* **Material shown**:
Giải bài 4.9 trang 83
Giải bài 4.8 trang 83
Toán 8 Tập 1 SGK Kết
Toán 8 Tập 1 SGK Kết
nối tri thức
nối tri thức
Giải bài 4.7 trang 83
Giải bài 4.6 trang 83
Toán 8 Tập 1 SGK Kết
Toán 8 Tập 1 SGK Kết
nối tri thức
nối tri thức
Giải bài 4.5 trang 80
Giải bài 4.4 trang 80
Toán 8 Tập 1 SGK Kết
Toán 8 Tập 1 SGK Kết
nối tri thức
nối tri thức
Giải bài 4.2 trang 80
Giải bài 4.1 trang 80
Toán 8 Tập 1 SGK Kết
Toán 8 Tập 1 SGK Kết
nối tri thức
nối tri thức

* **Job item**: Please repeat each line above exactly.

* **Solved exercise**:
Giải bài 4.9 trang 83
Giải bài 4.8 trang 83
Toán 8 Tập 1 SGK Kết
Toán 8 Tập 1 SGK Kết
nối tri thức
nối tri thức
Giải bài 4.7 trang 83
Giải bài 4.6 trang 83
Toán 8 Tập 1 SGK Kết
Toán 8 Tập 1 SGK Kết
nối tri thức
nối tri thức
Giải bài 4.5 trang 80
Giải bài 4.4 trang 80
Toán 8 Tập 1 SGK Kết
Toán 8 Tập 1 SGK Kết
nối tri thức
nối tri thức
Giải bài 4.2 trang 80
Giải bài 4.1 trang 80
Toán 8 Tập 1 SGK Kết
Toán 8 Tập 1 SGK Kết
nối tri thức
nối tri thức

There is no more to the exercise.